DATA SEGMENT -
· · ·
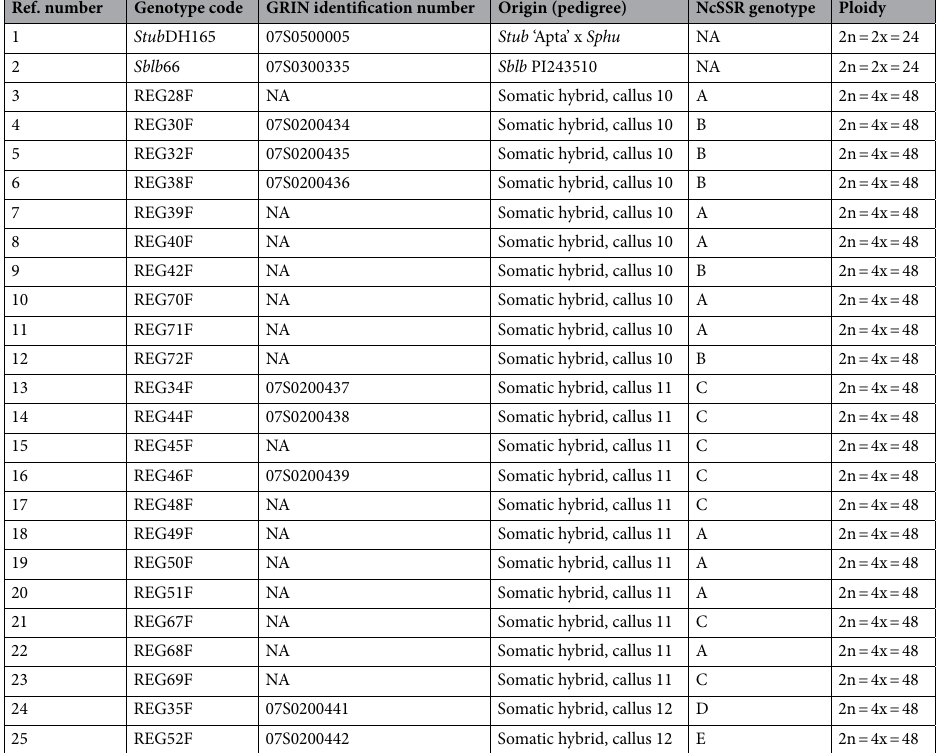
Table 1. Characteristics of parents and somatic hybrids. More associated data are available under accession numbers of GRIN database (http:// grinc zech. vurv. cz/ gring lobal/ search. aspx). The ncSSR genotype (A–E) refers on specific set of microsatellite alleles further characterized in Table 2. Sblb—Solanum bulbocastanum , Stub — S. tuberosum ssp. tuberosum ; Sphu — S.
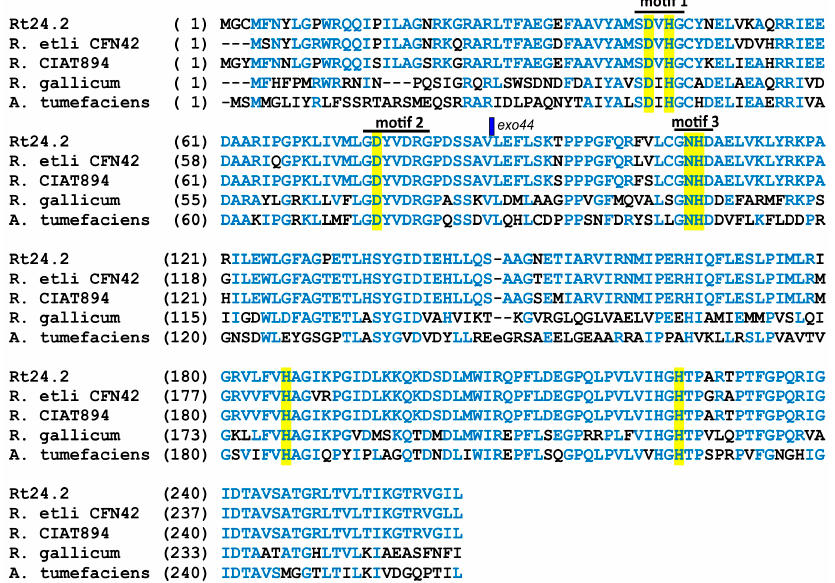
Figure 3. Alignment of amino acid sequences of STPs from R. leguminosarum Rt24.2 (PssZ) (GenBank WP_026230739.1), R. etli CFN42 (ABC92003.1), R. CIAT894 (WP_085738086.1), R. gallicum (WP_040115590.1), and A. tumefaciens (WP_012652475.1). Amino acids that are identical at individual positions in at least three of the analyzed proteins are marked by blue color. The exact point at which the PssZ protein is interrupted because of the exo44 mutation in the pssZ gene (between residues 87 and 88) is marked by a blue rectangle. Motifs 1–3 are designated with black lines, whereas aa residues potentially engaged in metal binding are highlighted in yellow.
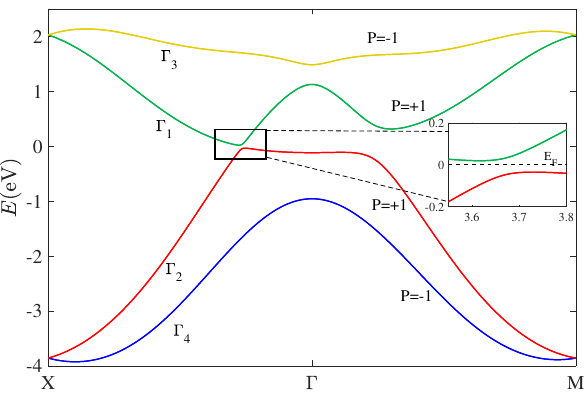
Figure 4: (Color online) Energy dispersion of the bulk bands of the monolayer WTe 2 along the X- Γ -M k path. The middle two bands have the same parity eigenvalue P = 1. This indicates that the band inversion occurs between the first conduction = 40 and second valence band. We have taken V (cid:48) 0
· · ·
Restate word for word, and only, the lines from the line that contains "Figure 3. Alignment" through the end of the data, both included; pictures are not part of the copy.

WRITTEN SOLUTION -
Figure 3. Alignment of amino acid sequences of STPs from R. leguminosarum Rt24.2 (PssZ) (GenBank WP_026230739.1), R. etli CFN42 (ABC92003.1), R. CIAT894 (WP_085738086.1), R. gallicum (WP_040115590.1), and A. tumefaciens (WP_012652475.1). Amino acids that are identical at individual positions in at least three of the analyzed proteins are marked by blue color. The exact point at which the PssZ protein is interrupted because of the exo44 mutation in the pssZ gene (between residues 87 and 88) is marked by a blue rectangle. Motifs 1–3 are designated with black lines, whereas aa residues potentially engaged in metal binding are highlighted in yellow.
Figure 4: (Color online) Energy dispersion of the bulk bands of the monolayer WTe 2 along the X- Γ -M k path. The middle two bands have the same parity eigenvalue P = 1. This indicates that the band inversion occurs between the first conduction = 40 and second valence band. We have taken V (cid:48) 0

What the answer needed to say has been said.